Propagation of shear waves through the 3D model of the San Franciso bay area Click image for larger version and more information |
The team spent several years developing the advanced mathematics and algorithms necessary to run computer models of wave propagation. For its first practical application, the team used the software to model what happened during the most famous and damaging earthquake in U.S. history.
It began at 5:12 a.m. on April 18, 1906. San Francisco Bay area residents were awakened when the San Andreas fault, a 296-mile fissure beneath the Pacific Ocean a few miles along the California coast and off shore, slipped. The displacement of a few meters along that fault line, where the Pacific and North American tectonic plates meet, was enough to set off one of the most monumental quakes in recorded history. After a 20-second foreshock, the full power of the quake was felt for about one minute. It would have measured 7.9 on the Richter scale — if the scale had existed then.
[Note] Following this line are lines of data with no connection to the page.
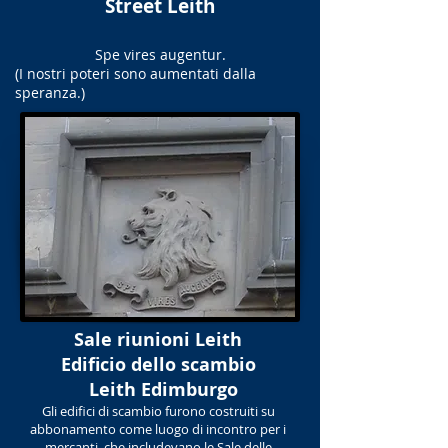
Street Leith
Spe vires augentur.
(I nostri poteri sono aumentati dalla
speranza.)
Sale riunioni Leith
Edificio dello scambio
Leith Edimburgo
Gli edifici di scambio furono costruiti su
abbonamento come luogo di incontro per i
mercanti, che includevano le Sale delle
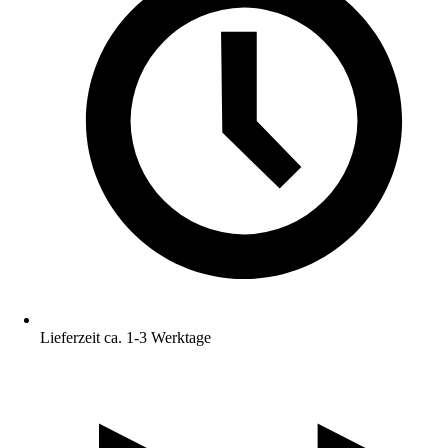
Lieferzeit ca. 1-3 Werktage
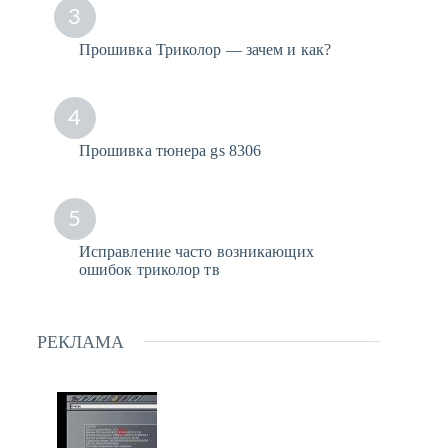
3
Прошивка Триколор — зачем и как?
4
Прошивка тюнера gs 8306
5
Исправление часто возникающих
ошибок триколор тв
РЕКЛАМА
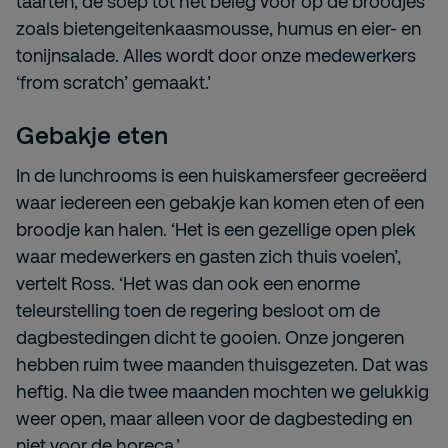
taarten, de soep tot het beleg voor op de broodjes
zoals bietengeitenkaasmousse, humus en eier- en
tonijnsalade. Alles wordt door onze medewerkers
‘from scratch’ gemaakt.’
Gebakje eten
In de lunchrooms is een huiskamersfeer gecreëerd
waar iedereen een gebakje kan komen eten of een
broodje kan halen. ‘Het is een gezellige open plek
waar medewerkers en gasten zich thuis voelen’,
vertelt Ross. ‘Het was dan ook een enorme
teleurstelling toen de regering besloot om de
dagbestedingen dicht te gooien. Onze jongeren
hebben ruim twee maanden thuisgezeten. Dat was
heftig. Na die twee maanden mochten we gelukkig
weer open, maar alleen voor de dagbesteding en
niet voor de horeca.’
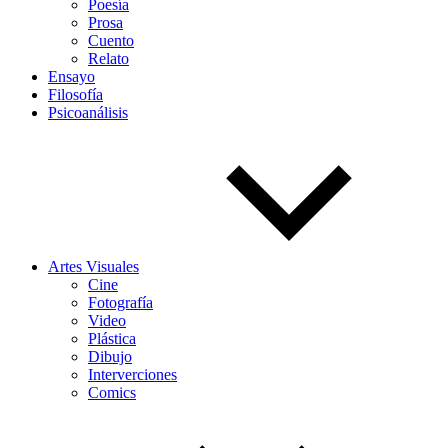
Poesía
Prosa
Cuento
Relato
Ensayo
Filosofía
Psicoanálisis
Artes Visuales
Cine
Fotografía
Video
Plástica
Dibujo
Interverciones
Comics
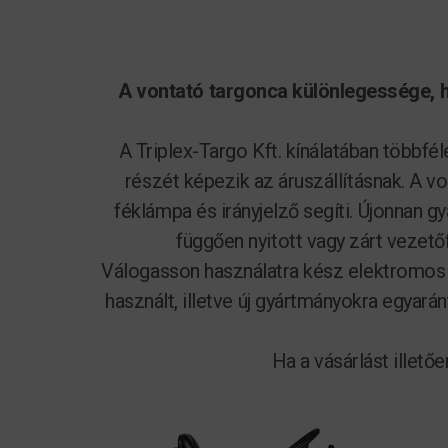
A vontató targonca különlegessége,
A Triplex-Targo Kft. kínálatában többfé
részét képezik az áruszállításnak. A v
féklámpa és irányjelző segíti. Újonnan g
függően nyitott vagy zárt vezetőf
Válogasson használatra kész elektromos v
használt, illetve új gyártmányokra egyar
Ha a vásárlást illet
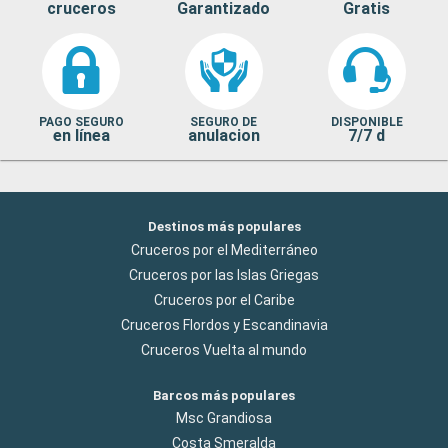
cruceros
Garantizado
Gratis
PAGO SEGURO
SEGURO DE
DISPONIBLE
en línea
anulacion
7/7 d
Destinos más populares
Cruceros por el Mediterráneo
Cruceros por las Islas Griegas
Cruceros por el Caribe
Cruceros Flordos y Escandinavia
Cruceros Vuelta al mundo
Barcos más populares
Msc Grandiosa
Costa Smeralda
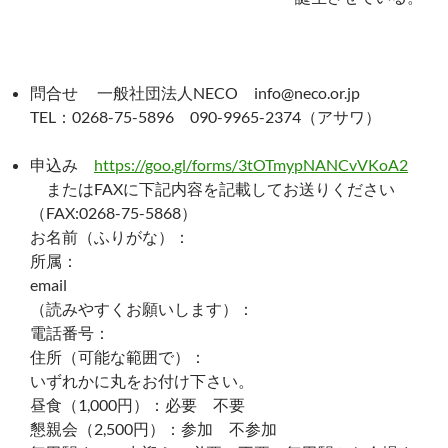
問合せ 一般社団法人NECO info@neco.or.jp
TEL：0268-75-5896 090-9965-2374（アサワ）
申込み
https://goo.gl/forms/3tOTmypNANCvVKoA2
またはFAXに下記内容を記載してお送りください
（FAX:0268-75-5868）
お名前（ふりがな）：
所属：
email
（読みやすくお願いします）：
電話番号：
住所（可能な範囲で）：
いずれかに丸をお付け下さい。
昼食（1,000円）：必要 不要
懇親会（2,500円）：参加 不参加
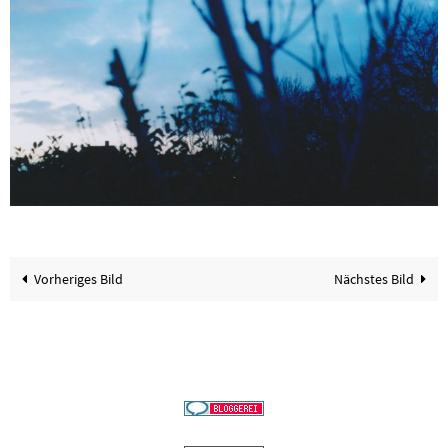
Vorheriges Bild
Nächstes Bild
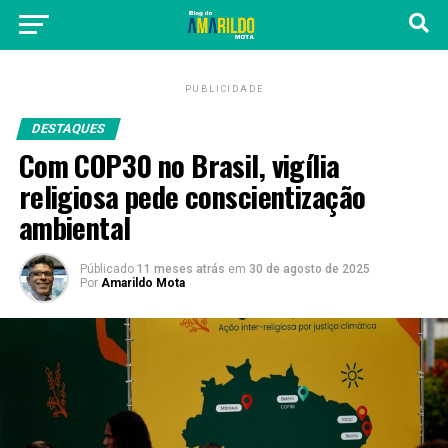
PUBLICIDADE
DESTAQUES
Com COP30 no Brasil, vigília
religiosa pede conscientização
ambiental
Públicado
11 meses atrás
em
30 de agosto de 2025
Por
Amarildo Mota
The shock was felt from Coos Bay, Oregon, to Los Angeles, and as far east as central Nevada. In all, the area of devastation was about 400 miles long, and 30 miles on either side of the fault zone. The quake and the resulting four-day San Francisco fire killed about 3,000 people, left 225,000 homeless, and destroyed about 28,000 buildings.
Poorly Understood
Earthquakes were poorly understood and little studied before the San Francisco disaster. The 1906 event put an end to that and marked the beginning of the science of seismology in the U.S. and gave rise to a more quantitative approach, applying physics and mathematics to the problem. Shortly after the quake, damage throughout the region was studied and quantified on the Modified Mercalli Intensity Scale. Unlike the Richter scale, the Mercalli scale does not require instrumentation. It rates a witness’s impressions and physical damage to structures. Scientists can use Mercalli scale information to backtrack and determine the kind of ground velocities corresponding to the reported destruction.
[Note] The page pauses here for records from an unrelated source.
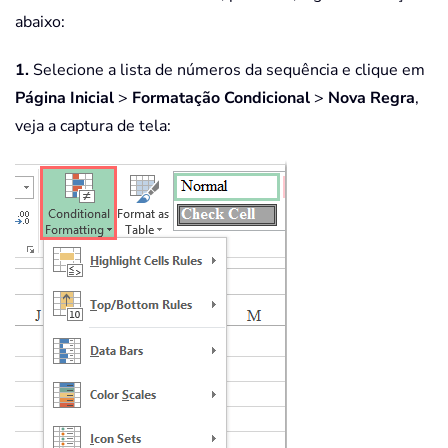
abaixo:
1.
Selecione a lista de números da sequência e clique em
Página Inicial
>
Formatação Condicional
>
Nova Regra
,
veja a captura de tela:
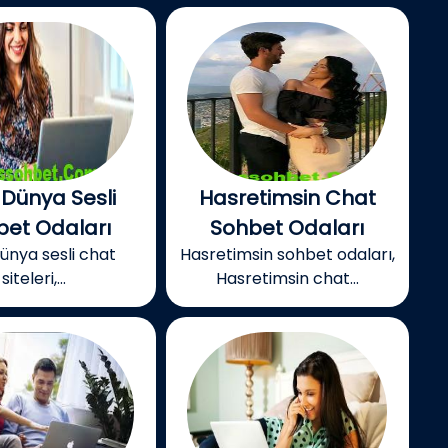
 Dünya Sesli
Hasretimsin Chat
bet Odaları
Sohbet Odaları
dünya sesli chat
Hasretimsin sohbet odaları,
siteleri,...
Hasretimsin chat...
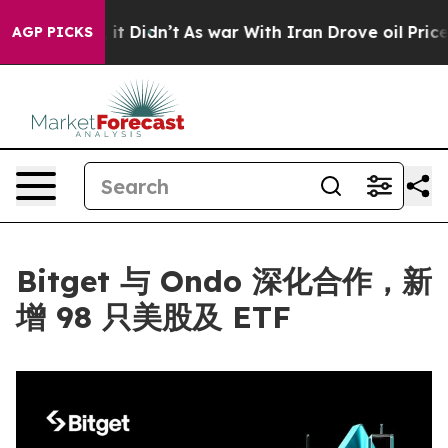
 Well, it Didn’t
As war With Iran Drove oil Prices Hi
AGP PICKS
Bitget 与 Ondo 深化合作，新
增 98 只美股及 ETF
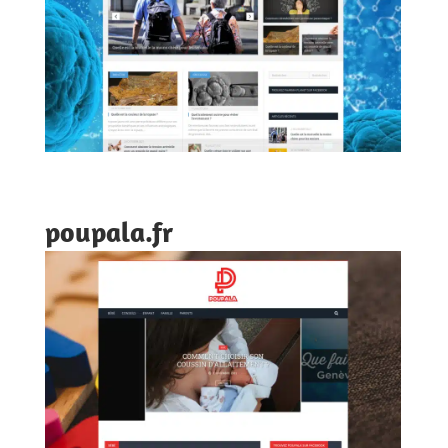
poupala.fr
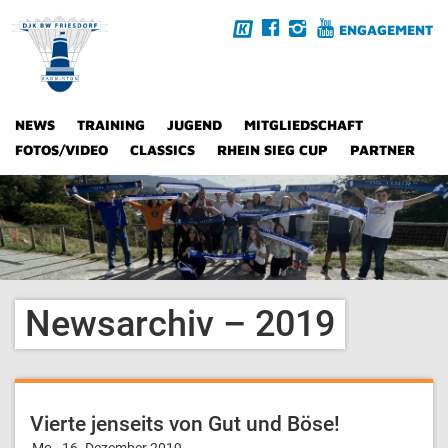
ENGAGEMENT
NEWS
TRAINING
JUGEND
MITGLIEDSCHAFT
FOTOS/VIDEO
CLASSICS
RHEIN SIEG CUP
PARTNER
Newsarchiv – 2019
Vierte jenseits von Gut und Böse!
Mo., 16. Dezember 2019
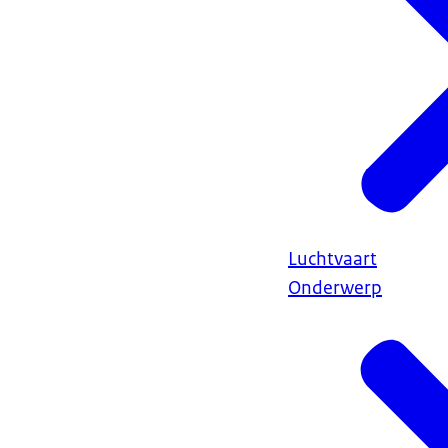
Luchtvaart
Onderwerp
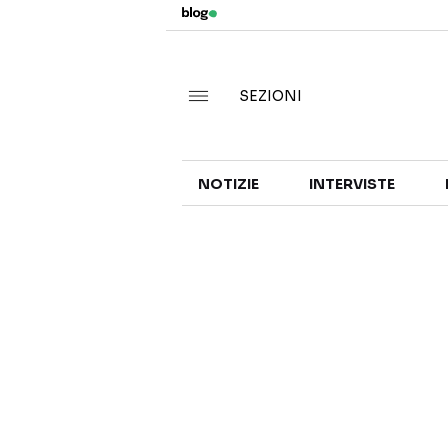
SEZIONI
NOTIZIE
INTERVISTE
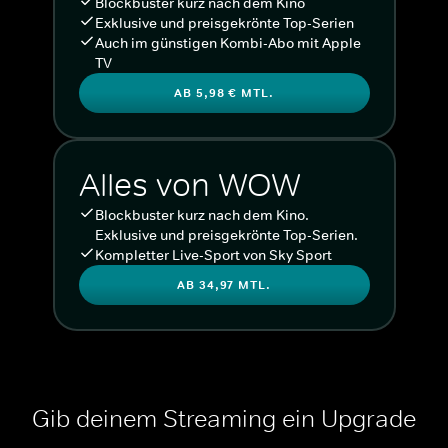
Blockbuster kurz nach dem Kino
Exklusive und preisgekrönte Top-Serien
Auch im günstigen Kombi-Abo mit Apple
TV
AB 5,98 € MTL.
Alles von WOW
Blockbuster kurz nach dem Kino.
Exklusive und preisgekrönte Top-Serien.
Kompletter Live-Sport von Sky Sport
AB 34,97 MTL.
Gib deinem Streaming ein Upgrade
The report has proven invaluable to later earthquake investigators, including the SWP team, which developed its computer simulation quake to mark the quake’s 100th anniversary. Conducted under the leadership of the U.S. Geological Survey (USGS), the research also involved scientists from Stanford University, the University of California at Berkeley, and URS Corp., a worldwide engineering firm. DOE’s Office of Advanced Scientific Computing Research supported the SWP group’s modeling work.
Each participating group created its own model of the quake using its own methods. The results were quite consistent, proving the exercise’s value, Rodgers says.
The exercise took almost two years to complete because of the complexity involved in creating a computer simulation of an earthquake. The rarity of major earthquakes in the 7.0 to 7.9 magnitude range, means there is less empirical data about them.
The findings of the centennial study were presented at the 2006 meeting of the Seismological Society of America, which was held in San Francisco to commemorate the100th anniversary of the famous quake — and of the society’s founding.